## [Exercise brief]
Would you filter these records and copy every line that has the word "Kreppe"?

Collected data entries
# # # #
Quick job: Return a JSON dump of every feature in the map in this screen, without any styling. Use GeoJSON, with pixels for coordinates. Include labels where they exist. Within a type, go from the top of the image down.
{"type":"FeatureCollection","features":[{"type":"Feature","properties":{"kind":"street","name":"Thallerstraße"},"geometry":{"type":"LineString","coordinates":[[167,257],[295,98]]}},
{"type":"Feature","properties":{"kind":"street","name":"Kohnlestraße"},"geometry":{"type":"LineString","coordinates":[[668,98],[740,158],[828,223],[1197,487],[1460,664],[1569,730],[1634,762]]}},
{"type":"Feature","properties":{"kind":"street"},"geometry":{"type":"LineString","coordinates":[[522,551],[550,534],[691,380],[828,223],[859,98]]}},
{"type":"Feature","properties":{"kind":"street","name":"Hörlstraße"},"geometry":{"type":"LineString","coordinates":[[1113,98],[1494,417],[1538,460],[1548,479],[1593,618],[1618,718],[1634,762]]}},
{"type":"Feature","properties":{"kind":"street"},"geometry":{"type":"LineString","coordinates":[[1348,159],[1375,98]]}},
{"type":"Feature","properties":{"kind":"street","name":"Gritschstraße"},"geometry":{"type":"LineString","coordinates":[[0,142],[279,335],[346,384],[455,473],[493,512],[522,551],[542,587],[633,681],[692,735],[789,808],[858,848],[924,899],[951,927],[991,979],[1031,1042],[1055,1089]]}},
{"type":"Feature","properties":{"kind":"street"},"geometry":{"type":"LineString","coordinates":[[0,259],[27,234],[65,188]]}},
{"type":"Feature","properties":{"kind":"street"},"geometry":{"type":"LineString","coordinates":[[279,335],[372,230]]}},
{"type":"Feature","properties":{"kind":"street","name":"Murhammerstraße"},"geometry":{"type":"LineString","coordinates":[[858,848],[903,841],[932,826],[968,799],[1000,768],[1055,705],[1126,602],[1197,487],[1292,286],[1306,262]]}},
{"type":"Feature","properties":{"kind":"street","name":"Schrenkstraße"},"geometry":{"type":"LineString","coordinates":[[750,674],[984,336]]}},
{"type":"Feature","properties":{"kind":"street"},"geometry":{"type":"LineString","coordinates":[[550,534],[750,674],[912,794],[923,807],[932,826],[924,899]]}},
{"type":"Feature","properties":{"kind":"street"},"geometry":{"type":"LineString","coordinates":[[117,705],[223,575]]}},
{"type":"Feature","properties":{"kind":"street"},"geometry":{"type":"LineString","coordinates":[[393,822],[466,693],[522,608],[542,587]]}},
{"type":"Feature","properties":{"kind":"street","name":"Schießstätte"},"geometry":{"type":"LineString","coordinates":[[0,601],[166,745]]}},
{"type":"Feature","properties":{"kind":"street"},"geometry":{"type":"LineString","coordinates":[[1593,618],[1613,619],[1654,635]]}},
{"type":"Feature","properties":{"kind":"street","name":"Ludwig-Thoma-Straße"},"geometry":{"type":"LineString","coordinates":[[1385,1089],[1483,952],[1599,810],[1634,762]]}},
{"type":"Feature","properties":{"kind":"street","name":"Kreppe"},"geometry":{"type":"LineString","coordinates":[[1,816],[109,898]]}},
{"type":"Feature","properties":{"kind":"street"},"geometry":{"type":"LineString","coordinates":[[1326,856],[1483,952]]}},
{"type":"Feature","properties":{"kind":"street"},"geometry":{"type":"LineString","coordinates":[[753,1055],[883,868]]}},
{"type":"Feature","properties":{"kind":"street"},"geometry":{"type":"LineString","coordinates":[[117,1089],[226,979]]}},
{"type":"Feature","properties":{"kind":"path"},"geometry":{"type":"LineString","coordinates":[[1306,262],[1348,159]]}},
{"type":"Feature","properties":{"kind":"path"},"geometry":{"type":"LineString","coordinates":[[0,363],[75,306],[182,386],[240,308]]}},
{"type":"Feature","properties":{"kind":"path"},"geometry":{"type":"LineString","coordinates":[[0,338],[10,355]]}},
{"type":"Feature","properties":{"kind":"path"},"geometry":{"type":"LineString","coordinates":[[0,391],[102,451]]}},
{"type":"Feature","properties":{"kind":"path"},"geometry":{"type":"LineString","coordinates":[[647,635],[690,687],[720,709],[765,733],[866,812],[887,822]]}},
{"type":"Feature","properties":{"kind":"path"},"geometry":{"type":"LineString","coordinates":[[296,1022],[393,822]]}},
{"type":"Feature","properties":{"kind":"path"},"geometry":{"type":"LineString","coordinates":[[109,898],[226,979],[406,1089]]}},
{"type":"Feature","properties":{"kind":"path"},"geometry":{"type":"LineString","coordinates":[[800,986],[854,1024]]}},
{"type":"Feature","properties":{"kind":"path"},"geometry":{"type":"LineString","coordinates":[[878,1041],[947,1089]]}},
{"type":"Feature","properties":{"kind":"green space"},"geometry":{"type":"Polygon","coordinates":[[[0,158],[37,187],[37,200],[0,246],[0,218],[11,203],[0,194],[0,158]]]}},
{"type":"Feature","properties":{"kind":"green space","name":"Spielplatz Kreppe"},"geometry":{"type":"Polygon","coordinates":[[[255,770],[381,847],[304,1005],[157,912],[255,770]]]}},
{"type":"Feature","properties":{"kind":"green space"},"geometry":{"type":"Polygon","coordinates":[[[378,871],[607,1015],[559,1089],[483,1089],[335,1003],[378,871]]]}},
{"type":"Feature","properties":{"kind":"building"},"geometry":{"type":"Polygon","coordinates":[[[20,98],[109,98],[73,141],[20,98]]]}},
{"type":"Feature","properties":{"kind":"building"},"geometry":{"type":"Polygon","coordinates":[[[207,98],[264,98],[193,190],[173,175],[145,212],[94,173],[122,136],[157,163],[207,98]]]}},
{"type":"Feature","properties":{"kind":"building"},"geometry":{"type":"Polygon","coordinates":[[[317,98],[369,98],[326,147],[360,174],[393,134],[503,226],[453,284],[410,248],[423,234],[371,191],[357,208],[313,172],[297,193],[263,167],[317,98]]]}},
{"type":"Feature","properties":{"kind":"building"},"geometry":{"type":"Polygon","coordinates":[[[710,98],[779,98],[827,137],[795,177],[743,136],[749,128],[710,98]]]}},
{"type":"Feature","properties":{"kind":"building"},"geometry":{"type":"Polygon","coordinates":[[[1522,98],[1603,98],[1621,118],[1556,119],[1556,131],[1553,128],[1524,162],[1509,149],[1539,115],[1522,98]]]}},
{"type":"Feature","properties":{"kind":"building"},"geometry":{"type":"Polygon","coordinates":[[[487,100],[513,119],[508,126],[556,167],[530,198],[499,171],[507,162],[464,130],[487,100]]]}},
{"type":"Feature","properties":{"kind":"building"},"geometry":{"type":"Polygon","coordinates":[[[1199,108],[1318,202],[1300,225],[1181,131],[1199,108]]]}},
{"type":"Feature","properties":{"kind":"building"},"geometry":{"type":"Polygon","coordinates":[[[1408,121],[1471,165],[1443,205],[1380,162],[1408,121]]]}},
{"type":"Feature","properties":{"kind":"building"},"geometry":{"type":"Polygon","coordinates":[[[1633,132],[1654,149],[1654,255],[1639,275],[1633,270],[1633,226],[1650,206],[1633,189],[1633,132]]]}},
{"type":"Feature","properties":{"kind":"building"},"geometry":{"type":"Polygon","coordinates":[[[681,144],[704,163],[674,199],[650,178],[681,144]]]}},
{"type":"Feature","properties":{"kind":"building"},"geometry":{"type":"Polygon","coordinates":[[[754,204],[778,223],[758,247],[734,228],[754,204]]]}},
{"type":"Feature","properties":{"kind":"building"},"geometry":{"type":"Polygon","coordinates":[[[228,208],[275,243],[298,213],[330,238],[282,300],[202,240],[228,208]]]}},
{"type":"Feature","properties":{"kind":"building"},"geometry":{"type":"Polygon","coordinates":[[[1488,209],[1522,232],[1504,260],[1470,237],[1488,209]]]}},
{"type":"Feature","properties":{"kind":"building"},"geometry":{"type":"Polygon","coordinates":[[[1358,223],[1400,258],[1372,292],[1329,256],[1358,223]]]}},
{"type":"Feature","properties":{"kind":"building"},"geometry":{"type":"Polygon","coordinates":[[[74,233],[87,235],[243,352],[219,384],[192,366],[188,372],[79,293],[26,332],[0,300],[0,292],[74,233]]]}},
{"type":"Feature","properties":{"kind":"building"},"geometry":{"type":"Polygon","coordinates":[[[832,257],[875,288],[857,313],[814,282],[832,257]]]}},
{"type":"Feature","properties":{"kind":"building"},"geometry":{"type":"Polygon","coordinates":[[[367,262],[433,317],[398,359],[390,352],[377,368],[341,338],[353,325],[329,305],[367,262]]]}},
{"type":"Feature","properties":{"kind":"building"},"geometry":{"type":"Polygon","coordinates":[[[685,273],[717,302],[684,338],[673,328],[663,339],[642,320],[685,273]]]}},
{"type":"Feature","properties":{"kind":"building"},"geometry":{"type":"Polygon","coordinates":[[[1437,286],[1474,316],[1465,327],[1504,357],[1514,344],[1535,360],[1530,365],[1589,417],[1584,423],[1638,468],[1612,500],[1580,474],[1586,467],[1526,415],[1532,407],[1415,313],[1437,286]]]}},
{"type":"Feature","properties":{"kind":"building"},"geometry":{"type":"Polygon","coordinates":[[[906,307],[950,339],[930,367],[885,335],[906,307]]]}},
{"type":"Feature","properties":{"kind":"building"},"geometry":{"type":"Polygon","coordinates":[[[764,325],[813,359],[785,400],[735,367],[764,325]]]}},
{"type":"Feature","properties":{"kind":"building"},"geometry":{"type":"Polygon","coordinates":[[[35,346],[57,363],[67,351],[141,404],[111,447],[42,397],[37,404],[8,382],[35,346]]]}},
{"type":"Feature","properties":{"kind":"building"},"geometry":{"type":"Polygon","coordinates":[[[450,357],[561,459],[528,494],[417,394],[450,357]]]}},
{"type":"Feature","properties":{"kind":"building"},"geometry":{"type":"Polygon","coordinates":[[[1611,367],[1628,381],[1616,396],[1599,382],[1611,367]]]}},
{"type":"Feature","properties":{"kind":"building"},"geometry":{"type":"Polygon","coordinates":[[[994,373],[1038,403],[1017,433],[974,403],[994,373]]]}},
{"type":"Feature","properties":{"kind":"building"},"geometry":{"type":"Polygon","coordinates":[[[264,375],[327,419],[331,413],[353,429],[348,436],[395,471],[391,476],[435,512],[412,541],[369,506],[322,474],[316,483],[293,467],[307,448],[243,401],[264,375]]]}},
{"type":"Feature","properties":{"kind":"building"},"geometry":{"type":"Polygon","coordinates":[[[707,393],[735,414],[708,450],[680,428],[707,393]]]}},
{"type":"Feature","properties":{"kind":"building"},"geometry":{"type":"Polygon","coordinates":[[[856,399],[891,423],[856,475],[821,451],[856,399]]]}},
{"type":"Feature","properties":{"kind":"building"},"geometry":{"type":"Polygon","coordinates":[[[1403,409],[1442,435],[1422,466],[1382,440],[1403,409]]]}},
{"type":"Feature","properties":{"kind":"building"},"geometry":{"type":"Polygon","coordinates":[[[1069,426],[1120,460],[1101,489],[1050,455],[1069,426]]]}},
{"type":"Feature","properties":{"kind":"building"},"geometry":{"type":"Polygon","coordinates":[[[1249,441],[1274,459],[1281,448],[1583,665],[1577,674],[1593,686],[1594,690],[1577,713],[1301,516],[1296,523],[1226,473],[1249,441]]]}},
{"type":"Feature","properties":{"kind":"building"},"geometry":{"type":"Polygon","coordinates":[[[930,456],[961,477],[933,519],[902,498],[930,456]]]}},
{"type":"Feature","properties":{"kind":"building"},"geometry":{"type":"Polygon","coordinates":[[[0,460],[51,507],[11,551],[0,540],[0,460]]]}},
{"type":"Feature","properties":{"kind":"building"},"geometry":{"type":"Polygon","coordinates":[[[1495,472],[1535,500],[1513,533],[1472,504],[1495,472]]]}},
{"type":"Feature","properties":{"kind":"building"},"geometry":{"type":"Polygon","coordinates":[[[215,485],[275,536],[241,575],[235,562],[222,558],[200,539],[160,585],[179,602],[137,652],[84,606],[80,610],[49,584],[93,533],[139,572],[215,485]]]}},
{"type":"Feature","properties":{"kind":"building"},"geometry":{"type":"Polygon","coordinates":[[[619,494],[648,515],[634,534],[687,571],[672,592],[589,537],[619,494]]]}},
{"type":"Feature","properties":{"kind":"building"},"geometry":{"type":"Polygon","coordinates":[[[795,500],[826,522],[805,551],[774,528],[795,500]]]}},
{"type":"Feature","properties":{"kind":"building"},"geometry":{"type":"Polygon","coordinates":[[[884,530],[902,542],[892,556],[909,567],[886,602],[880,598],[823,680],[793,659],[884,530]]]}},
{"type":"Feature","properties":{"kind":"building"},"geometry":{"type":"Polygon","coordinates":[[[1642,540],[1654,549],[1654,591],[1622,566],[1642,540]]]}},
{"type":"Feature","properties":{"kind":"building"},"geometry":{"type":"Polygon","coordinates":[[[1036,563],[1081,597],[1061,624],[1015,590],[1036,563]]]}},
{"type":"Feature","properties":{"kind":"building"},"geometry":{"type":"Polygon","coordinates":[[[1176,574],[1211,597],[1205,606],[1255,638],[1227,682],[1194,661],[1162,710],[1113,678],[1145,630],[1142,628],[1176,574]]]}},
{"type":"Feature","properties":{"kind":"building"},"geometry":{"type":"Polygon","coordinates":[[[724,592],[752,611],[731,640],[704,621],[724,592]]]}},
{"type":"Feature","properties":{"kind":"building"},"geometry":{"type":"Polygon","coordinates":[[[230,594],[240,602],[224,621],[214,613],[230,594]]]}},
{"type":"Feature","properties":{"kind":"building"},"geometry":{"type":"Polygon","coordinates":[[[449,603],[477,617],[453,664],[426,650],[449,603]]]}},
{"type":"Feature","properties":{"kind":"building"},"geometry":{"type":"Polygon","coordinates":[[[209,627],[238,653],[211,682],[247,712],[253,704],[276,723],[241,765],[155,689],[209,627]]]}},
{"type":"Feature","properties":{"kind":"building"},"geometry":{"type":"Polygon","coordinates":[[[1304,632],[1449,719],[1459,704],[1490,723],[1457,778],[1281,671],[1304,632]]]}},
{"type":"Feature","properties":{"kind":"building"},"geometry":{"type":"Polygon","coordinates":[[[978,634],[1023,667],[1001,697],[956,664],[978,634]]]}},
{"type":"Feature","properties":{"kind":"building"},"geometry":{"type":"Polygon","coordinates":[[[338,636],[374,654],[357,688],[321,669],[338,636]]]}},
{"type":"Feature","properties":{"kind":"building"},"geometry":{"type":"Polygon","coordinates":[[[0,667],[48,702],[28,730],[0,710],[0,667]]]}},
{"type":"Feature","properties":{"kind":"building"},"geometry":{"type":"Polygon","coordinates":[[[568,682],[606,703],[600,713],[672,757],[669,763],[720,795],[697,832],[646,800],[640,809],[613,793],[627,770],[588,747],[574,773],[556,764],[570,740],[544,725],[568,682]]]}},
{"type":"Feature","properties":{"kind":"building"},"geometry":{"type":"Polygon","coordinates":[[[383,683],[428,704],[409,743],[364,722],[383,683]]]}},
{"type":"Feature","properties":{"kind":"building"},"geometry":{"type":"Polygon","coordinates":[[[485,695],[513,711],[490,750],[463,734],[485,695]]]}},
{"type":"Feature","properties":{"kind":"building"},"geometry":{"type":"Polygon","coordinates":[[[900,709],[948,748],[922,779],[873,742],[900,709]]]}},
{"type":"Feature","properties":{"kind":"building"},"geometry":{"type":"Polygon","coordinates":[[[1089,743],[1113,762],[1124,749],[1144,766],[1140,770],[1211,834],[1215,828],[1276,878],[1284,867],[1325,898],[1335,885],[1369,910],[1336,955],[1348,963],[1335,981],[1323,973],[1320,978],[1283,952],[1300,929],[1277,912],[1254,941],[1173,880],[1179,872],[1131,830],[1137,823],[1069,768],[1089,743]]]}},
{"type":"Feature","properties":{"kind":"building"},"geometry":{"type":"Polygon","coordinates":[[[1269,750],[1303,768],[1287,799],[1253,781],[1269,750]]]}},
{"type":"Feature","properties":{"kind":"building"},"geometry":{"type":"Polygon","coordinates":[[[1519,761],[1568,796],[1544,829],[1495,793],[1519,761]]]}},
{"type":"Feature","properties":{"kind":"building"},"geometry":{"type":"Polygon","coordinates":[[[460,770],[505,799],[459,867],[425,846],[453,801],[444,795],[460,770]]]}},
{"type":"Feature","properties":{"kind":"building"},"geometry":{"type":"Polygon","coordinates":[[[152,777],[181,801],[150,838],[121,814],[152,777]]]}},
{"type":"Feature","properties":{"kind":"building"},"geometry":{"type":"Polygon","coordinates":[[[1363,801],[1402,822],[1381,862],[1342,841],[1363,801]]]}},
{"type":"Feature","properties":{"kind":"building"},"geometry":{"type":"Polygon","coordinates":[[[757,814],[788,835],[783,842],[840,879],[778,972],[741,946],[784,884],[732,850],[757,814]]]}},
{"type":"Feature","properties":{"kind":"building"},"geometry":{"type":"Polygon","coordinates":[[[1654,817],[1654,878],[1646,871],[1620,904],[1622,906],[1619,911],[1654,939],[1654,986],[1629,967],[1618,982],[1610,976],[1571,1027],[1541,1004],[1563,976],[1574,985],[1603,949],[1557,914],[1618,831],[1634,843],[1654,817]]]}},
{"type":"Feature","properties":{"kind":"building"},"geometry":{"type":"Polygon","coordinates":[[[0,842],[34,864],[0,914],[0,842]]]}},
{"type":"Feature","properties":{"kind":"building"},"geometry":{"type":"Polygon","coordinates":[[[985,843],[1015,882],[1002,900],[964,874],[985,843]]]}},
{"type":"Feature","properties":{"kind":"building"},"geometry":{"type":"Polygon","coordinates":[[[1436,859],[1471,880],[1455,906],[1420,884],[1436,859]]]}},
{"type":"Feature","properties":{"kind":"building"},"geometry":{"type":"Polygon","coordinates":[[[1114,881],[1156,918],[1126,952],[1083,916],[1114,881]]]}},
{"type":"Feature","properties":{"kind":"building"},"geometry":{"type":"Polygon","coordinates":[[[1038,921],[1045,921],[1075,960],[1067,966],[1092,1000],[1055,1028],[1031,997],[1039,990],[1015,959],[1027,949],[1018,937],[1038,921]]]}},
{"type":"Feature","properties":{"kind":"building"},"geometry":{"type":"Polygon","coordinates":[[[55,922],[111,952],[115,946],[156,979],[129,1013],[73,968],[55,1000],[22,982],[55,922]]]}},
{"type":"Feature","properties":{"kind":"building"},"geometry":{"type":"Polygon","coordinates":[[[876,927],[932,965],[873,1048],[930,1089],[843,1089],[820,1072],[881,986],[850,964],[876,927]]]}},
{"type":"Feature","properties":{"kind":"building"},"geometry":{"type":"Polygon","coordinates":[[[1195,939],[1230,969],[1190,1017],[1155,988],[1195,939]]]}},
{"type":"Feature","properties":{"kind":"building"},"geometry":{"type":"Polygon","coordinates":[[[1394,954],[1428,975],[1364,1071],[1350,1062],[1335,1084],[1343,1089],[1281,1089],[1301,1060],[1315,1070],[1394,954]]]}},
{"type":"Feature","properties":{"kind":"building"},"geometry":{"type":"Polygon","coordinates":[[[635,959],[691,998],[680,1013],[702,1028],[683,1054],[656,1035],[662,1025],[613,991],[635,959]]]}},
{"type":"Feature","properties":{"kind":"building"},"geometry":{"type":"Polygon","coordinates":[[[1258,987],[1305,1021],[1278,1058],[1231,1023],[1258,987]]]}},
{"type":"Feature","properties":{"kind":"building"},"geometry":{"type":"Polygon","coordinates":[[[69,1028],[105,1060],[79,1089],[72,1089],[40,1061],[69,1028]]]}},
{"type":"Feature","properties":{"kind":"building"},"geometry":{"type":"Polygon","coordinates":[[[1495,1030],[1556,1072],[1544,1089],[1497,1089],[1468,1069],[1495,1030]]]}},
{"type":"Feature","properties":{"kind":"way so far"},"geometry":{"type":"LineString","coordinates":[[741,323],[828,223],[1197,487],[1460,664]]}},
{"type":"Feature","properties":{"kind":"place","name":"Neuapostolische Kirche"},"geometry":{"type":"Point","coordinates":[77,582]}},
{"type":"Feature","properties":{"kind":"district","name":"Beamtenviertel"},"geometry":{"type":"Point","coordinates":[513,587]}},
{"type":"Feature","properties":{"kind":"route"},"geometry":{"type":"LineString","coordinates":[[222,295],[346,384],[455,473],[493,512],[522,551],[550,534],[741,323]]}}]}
# # # #
## [Response]
{"type":"Feature","properties":{"kind":"street","name":"Kreppe"},"geometry":{"type":"LineString","coordinates":[[1,816],[109,898]]}},
{"type":"Feature","properties":{"kind":"green space","name":"Spielplatz Kreppe"},"geometry":{"type":"Polygon","coordinates":[[[255,770],[381,847],[304,1005],[157,912],[255,770]]]}},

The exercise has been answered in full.